The impact of a START account on financial aid will depend upon the circumstances of the
beneficiary’s family at the time the beneficiary enrolls in school, as well as on the policies of the
governmental agencies, school, or private organizations to which the beneficiary (and/or the
beneficiary’s family) applies for financial assistance. Since saving for college will increase the
financial resources available to the beneficiary, it could potentially have some effect on the
beneficiary’s eligibility. However, these policies vary at different institutions and can change
over time. For further guidance, you should consult with the financial aid office at the institution
the beneficiary has selected.
Your START Savings account is treated as an asset of the parent or other account owner in
determining eligibility for federal financial aid.

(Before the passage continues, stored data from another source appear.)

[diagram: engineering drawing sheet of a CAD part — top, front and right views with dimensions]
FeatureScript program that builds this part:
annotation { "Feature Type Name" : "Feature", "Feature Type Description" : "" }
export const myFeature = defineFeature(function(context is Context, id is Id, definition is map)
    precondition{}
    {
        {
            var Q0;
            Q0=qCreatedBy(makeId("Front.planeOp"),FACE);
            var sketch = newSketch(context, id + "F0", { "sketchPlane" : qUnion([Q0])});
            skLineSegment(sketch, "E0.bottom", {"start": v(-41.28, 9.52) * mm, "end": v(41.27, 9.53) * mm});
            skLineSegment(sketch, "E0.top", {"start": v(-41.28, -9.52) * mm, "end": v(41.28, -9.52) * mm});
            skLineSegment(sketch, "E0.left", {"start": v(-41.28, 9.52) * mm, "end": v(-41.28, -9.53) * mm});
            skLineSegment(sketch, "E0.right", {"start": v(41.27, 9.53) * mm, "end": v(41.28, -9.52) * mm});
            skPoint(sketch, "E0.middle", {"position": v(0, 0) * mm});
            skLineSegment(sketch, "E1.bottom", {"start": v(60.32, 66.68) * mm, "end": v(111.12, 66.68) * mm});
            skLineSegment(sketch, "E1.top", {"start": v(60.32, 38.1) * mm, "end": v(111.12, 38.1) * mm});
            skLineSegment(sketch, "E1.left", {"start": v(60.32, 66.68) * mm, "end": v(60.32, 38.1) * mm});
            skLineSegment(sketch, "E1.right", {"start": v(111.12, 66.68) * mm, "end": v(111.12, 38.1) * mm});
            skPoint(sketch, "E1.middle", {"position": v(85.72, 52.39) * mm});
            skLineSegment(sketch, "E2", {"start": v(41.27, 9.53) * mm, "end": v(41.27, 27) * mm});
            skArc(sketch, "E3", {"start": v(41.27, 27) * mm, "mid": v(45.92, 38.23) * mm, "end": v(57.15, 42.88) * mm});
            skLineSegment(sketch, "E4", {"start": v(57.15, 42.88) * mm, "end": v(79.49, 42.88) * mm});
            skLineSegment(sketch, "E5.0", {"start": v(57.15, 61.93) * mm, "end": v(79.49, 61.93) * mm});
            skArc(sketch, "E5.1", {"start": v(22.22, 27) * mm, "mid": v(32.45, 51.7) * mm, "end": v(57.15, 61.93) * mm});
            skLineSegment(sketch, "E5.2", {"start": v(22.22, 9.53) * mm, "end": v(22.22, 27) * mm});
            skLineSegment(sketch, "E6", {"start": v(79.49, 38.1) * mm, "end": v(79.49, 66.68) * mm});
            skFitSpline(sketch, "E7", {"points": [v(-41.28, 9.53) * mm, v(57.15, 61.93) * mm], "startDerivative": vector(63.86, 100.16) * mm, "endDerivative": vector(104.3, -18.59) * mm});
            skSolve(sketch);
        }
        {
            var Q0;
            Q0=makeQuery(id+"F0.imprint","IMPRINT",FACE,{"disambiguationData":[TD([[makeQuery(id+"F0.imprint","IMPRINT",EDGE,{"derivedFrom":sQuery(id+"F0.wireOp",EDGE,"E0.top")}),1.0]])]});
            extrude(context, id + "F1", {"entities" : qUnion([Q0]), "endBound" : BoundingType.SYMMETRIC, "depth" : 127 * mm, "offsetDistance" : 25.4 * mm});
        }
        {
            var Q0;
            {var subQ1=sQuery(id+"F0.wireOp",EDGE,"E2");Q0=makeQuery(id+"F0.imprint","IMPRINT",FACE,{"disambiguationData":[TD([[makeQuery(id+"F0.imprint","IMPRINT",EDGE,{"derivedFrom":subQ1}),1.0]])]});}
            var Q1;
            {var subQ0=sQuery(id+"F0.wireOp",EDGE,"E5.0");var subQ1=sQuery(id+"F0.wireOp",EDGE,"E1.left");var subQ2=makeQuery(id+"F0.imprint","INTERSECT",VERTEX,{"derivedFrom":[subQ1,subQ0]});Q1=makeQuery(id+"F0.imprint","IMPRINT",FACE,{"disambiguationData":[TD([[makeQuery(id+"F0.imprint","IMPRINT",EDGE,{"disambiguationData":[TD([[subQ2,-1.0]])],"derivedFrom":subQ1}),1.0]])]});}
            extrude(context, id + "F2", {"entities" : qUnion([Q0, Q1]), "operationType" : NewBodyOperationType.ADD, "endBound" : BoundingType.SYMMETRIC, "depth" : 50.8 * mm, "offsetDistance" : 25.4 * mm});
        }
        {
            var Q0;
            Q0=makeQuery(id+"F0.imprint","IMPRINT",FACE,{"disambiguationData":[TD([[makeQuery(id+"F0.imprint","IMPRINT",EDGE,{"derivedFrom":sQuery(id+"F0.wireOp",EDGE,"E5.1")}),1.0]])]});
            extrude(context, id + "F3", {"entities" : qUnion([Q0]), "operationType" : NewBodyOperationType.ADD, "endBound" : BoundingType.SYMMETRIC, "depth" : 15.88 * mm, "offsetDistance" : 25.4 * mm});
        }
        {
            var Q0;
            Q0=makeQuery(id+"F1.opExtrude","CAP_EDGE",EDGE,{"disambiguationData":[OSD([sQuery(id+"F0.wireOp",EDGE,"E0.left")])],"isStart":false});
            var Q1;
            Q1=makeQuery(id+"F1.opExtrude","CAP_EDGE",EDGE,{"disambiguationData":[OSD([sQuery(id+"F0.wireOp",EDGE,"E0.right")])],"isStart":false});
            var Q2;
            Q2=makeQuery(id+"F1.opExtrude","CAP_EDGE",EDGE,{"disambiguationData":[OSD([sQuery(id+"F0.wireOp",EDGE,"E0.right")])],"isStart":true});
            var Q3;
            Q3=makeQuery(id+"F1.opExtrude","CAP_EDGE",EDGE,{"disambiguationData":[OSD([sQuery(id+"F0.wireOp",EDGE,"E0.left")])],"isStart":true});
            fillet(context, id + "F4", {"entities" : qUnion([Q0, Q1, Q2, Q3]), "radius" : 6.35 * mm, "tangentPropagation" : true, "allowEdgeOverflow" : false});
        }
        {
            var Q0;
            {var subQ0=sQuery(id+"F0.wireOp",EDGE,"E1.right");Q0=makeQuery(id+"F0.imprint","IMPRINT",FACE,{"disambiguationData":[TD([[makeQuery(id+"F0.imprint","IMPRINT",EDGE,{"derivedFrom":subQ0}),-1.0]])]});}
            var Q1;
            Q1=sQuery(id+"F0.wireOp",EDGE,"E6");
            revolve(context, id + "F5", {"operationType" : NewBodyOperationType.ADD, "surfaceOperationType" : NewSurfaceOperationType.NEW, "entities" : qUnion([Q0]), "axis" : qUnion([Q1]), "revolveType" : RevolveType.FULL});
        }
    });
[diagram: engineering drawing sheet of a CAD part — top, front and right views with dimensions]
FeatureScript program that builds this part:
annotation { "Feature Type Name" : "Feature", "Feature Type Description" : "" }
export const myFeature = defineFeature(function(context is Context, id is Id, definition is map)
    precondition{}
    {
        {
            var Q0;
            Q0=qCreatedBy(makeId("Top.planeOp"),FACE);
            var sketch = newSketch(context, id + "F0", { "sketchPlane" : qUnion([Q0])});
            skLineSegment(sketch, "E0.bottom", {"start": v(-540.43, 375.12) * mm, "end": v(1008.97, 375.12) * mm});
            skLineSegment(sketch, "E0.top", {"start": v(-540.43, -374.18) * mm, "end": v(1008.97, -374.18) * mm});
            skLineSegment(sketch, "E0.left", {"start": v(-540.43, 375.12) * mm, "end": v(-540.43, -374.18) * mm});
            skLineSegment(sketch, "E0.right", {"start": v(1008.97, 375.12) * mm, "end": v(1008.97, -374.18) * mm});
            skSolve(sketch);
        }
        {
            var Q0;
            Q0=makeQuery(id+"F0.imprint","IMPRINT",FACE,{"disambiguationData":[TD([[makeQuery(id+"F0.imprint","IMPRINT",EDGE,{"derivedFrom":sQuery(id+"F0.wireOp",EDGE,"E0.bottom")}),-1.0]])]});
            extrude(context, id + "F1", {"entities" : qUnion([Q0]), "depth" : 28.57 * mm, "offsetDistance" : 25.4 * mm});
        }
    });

Beginning with the 2009-2010 school year,
Dependent Student-owned and UGMA/UTMA-owned 529 accounts are no longer excluded from
the Free Application for Federal Student Aid (FAFSA) but are instead to be reported as parental
assets. On the FAFSA, parental assets have a relatively small impact in calculating financial aid
eligibility. In determining a student’s Expected Family Contribution (EFC), parental assets are
currently assessed at a maximum 5.64% rate while non-529 plan assets are assessed at a rate of
20%. In addition, qualified withdrawals from an ESA are not counted as income in calculating a
student’s financial aid eligibility.
The value of a START Saving Account has no impact on eligibility for a Taylor Opportunity
Program for Students (TOPS) award.
An ESA may have a limited effect on eligibility for certain state-based financial aid programs.
Eligibility for the Louisiana GO Grant is based on Pell Grant eligibility. The Leveraging
Educational Assistance Partnership (LEAP) award, which is available to certain students with
substantial financial need may be affected.